### Exercise instructions
Can you copy, word for word, the part of the extract on hiding e-mail links that opens with the words containing "This might demand" and closes with "page: not much."?

### Selected extract
————————

Also note that for this prepending to work properly, you must make sure that PHP code in plain HTML documents (without the .php extension) is parsed by PHP as well. Add this line to the .htaccess file:

AddType application/x-httpd-php .php .htm .html

This might demand a bit more processing power from our web server, but it’s the easiest way to make sure that all our web pages get the server-side special treatment we need. If you’re using a CMS or some sort of application framework, you could opt to cache the server-side encryption.

Fixing the links#section12

Now that we’ve effectively disguised our mailto links, let’s see what happens when someone clicks one of these funny “contact/...” links. Well, except for the Error 404 page: not much.

In the end, visitors shouldn’t notice anything unusual about our e-mail links. A few lines of JavaScript will help us to restore these links into their original shape. But wait: what about those 6% that have no JavaScript support? When JavaScript is not available, our “contact/” URLs will not be “decrypted” on the client side, resulting in a 404 error. Apache to the rescue!

Let’s configure Apache so that its mod_rewrite module will intercept all URL requests that match the pattern we defined earlier. Apache will then derive the segments that make up the e-mail address from the URL and pass them quietly to an intervening PHP script that undoes the ROT 13 encryption and prepares the address for further processing. This is what the Apache rewrite rule looks like (line wraps marked » —Ed.):

RewriteRule ^.*contact/([A-Za-z0-9._%-]*)+ »
([A-Za-z0-9._%-]*)+([A-Za-z.]{2,4})$ »
/yourpath/mail.php?n=$1&d=$2&t=$3 [L]

Note that I had to split the regular expression to fit on this page, but you can download an example .htaccess file at the end of the article.

Providing an elegant fallback solution#section13

Here comes the fun part! Coming up with a safe, elegant and easy to use—or “graceful”—alternative for visitors to send an e-mail when JavaScript is unavailable, is where your own imagination comes into play. How you do it depends on the type of website you’re using it for, but I don’t suggest using a visual captcha for this purpose: it’s quite likely that people who get to see this non-JavaScript page cannot see the captcha image either (either because they’re using a screen reader to compensate for a visual impairment, or because they’re using a text browser).

————————

### Data supplied

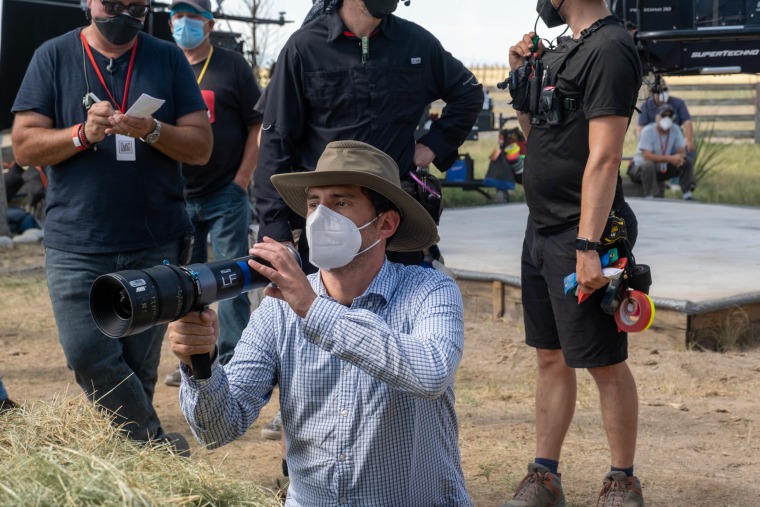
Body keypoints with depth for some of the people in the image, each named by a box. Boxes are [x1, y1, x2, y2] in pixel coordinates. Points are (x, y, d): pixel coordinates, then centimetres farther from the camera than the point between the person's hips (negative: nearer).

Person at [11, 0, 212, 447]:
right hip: (76, 245, 0)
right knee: (88, 356, -11)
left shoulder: (168, 59, 7)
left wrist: (152, 131, -16)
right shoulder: (54, 57, 5)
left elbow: (202, 147, 3)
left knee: (139, 366, 4)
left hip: (156, 246, 1)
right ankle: (157, 445, 2)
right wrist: (84, 133, -16)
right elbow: (24, 145, 0)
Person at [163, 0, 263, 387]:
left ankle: (231, 362, 4)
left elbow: (257, 126, -2)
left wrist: (242, 179, -9)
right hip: (178, 196, 4)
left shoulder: (231, 66, 0)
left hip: (225, 195, -4)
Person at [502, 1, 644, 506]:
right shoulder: (565, 48, 14)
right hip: (542, 231, 9)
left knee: (606, 365, 2)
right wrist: (521, 76, 10)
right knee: (551, 359, 13)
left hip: (579, 236, -9)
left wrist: (588, 246, -25)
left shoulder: (609, 48, -15)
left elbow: (604, 157, -22)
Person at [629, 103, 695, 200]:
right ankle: (649, 198, -37)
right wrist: (670, 158, -36)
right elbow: (647, 156, -29)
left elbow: (682, 151, -2)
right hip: (640, 167, -6)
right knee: (649, 165, -40)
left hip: (662, 169, 6)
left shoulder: (675, 129, -2)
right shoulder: (648, 131, -20)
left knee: (686, 162, -9)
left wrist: (678, 158, -28)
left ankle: (687, 196, -9)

————————

### Result below
This might demand a bit more processing power from our web server, but it’s the easiest way to make sure that all our web pages get the server-side special treatment we need. If you’re using a CMS or some sort of application framework, you could opt to cache the server-side encryption.

Fixing the links#section12

Now that we’ve effectively disguised our mailto links, let’s see what happens when someone clicks one of these funny “contact/...” links. Well, except for the Error 404 page: not much.